▸ Work task
Without including any images, reproduce each entry exactly.

▸ Entries taken from a collection
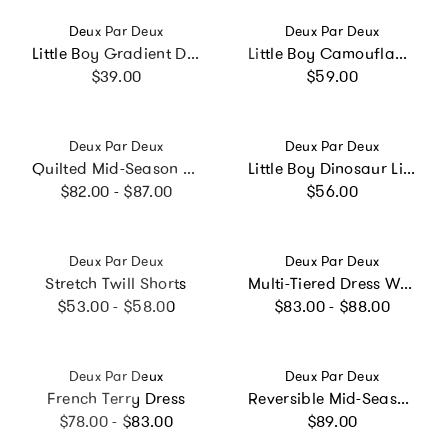
Vendor:
Vendor:
Deux Par Deux
Deux Par Deux
Little Boy Gradient Durable Everyday Lunch Box
Little Boy Camouflage Durable Spacious Multi-Compartment Backpack
Regular price
Regular price
$39.00
$59.00
Vendor:
Vendor:
Deux Par Deux
Deux Par Deux
Quilted Mid-Season Jacket Green Floral Print
Little Boy Dinosaur Lightweight Spacious Backpack
Regular price
Regular price
$82.00 - $87.00
$56.00
Vendor:
Vendor:
Deux Par Deux
Deux Par Deux
Stretch Twill Shorts
Multi-Tiered Dress With Smocking
Regular price
Regular price
$53.00 - $58.00
$83.00 - $88.00
Vendor:
Vendor:
Deux Par Deux
Deux Par Deux
French Terry Dress
Reversible Mid-Season Jacket Pale Pink
Regular price
Regular price
$78.00 - $83.00
$89.00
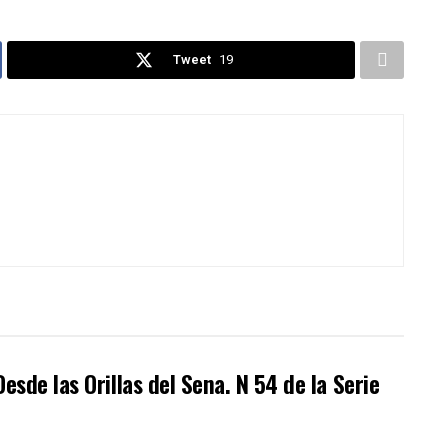
Tweet
19
esde las Orillas del Sena. N 54 de la Serie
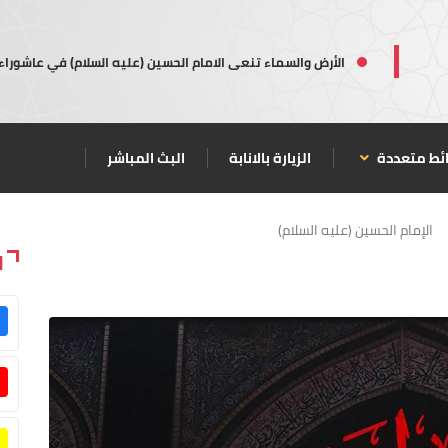
الأرض والسماء تنعى الامام الحسين (عليه السلام) في عاشوراء
ئط متعددة
الزيارة بالانابة
البث المباشر
الإمام الحسين (عليه السلام)
ا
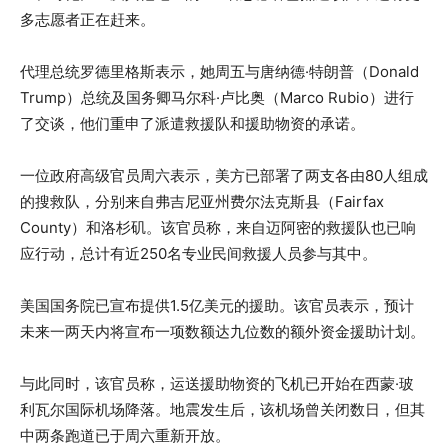
多志愿者正在赶来。
代理总统罗德里格斯表示，她周五与唐纳德·特朗普（Donald
Trump）总统及国务卿马尔科·卢比奥（Marco Rubio）进行
了交谈，他们重申了派遣救援队和援助物资的承诺。
一位政府高级官员周六表示，美方已部署了两支各由80人组成
的搜救队，分别来自弗吉尼亚州费尔法克斯县（Fairfax
County）和洛杉矶。该官员称，来自迈阿密的救援队也已响
应行动，总计有近250名专业民间救援人员参与其中。
美国国务院已宣布提供1.5亿美元的援助。该官员表示，预计
未来一两天内将宣布一项数额达九位数的额外资金援助计划。
与此同时，该官员称，运送援助物资的飞机已开始在西蒙·玻
利瓦尔国际机场降落。地震发生后，该机场曾关闭数日，但其
中两条跑道已于周六重新开放。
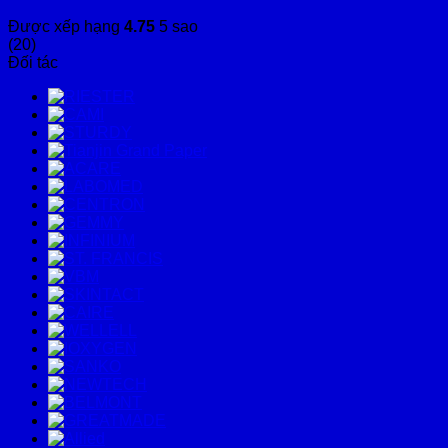
Được xếp hạng
4.75
5 sao
(20)
Đối tác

▸ Answer space
Vendor:
Vendor:
Deux Par Deux
Deux Par Deux
Little Boy Gradient Durable Everyday Lunch Box
Little Boy Camouflage Durable Spacious Multi-Compartment Backpack
Regular price
Regular price
$39.00
$59.00
Vendor:
Vendor:
Deux Par Deux
Deux Par Deux
Quilted Mid-Season Jacket Green Floral Print
Little Boy Dinosaur Lightweight Spacious Backpack
Regular price
Regular price
$82.00 - $87.00
$56.00
Vendor:
Vendor:
Deux Par Deux
Deux Par Deux
Stretch Twill Shorts
Multi-Tiered Dress With Smocking
Regular price
Regular price
$53.00 - $58.00
$83.00 - $88.00
Vendor:
Vendor:
Deux Par Deux
Deux Par Deux
French Terry Dress
Reversible Mid-Season Jacket Pale Pink
Regular price
Regular price
$78.00 - $83.00
$89.00
Tweet
19
esde las Orillas del Sena. N 54 de la Serie
الأرض والسماء تنعى الامام الحسين (عليه السلام) في عاشوراء
ئط متعددة
الزيارة بالانابة
البث المباشر
الإمام الحسين (عليه السلام)
ا
多志愿者正在赶来。
代理总统罗德里格斯表示，她周五与唐纳德·特朗普（Donald
Trump）总统及国务卿马尔科·卢比奥（Marco Rubio）进行
了交谈，他们重申了派遣救援队和援助物资的承诺。
一位政府高级官员周六表示，美方已部署了两支各由80人组成
的搜救队，分别来自弗吉尼亚州费尔法克斯县（Fairfax
County）和洛杉矶。该官员称，来自迈阿密的救援队也已响
应行动，总计有近250名专业民间救援人员参与其中。
美国国务院已宣布提供1.5亿美元的援助。该官员表示，预计
未来一两天内将宣布一项数额达九位数的额外资金援助计划。
与此同时，该官员称，运送援助物资的飞机已开始在西蒙·玻
利瓦尔国际机场降落。地震发生后，该机场曾关闭数日，但其
中两条跑道已于周六重新开放。
Được xếp hạng
4.75
5 sao
(20)
Đối tác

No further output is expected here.